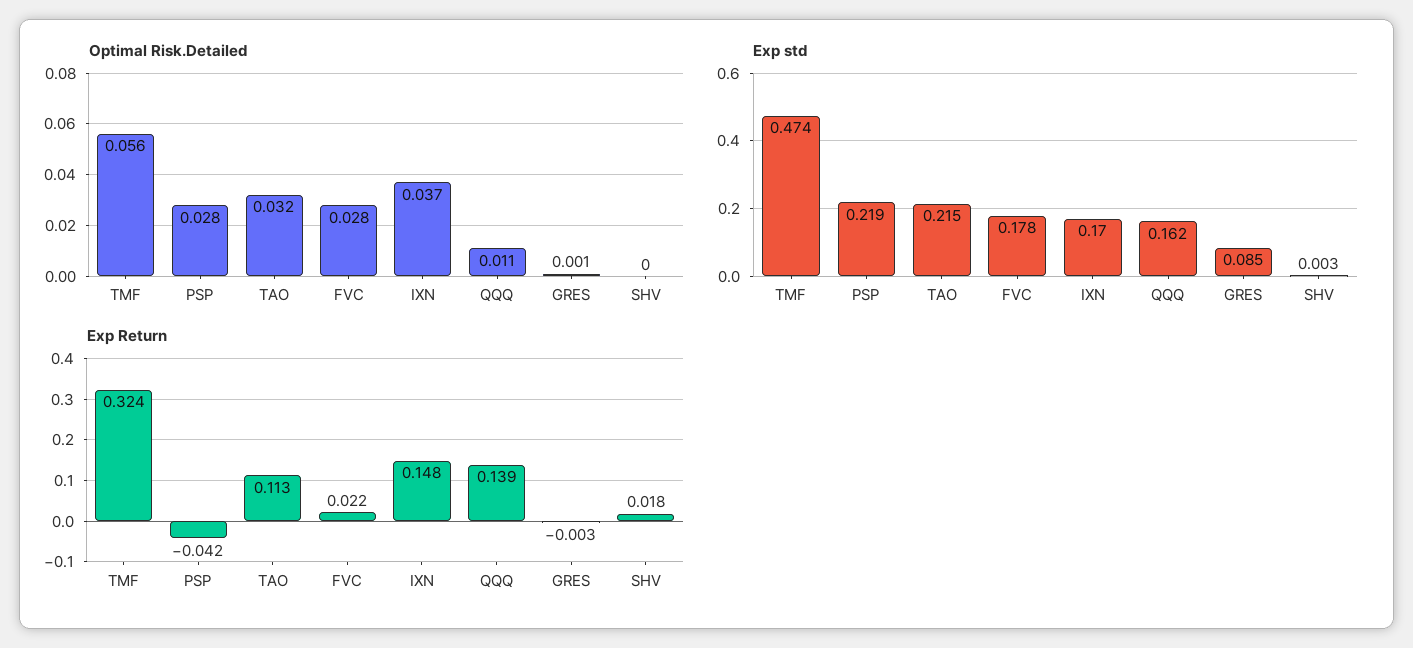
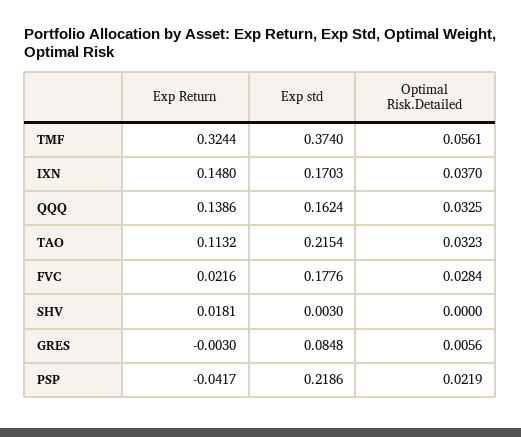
  {
    "Optimal Risk.Detailed": {
      "TMF": 0.0561,
-     "PSP": 0.028,
+     "PSP": 0.0219,
      "TAO": 0.0323,
      "FVC": 0.0284,
      "IXN": 0.037,
-     "QQQ": 0.011,
+     "QQQ": 0.0325,
-     "GRES": 0.001,
+     "GRES": 0.0056,
      "SHV": 0
    },
    "Exp std": {
-     "TMF": 0.474,
+     "TMF": 0.374,
      "PSP": 0.2186,
      "TAO": 0.2154,
      "FVC": 0.1776,
      "IXN": 0.1703,
      "QQQ": 0.1624,
      "GRES": 0.0848,
      "SHV": 0.003
    },
    "Exp Return": {
      "TMF": 0.3244,
      "PSP": -0.0417,
      "TAO": 0.1132,
      "FVC": 0.0216,
      "IXN": 0.148,
      "QQQ": 0.1386,
      "GRES": -0.003,
      "SHV": 0.0181
    }
  }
::::
Copy all lines from the data above that contain the word "GRES".

-     "GRES": 0.001,
+     "GRES": 0.0056,
      "GRES": 0.0848,
      "GRES": -0.003,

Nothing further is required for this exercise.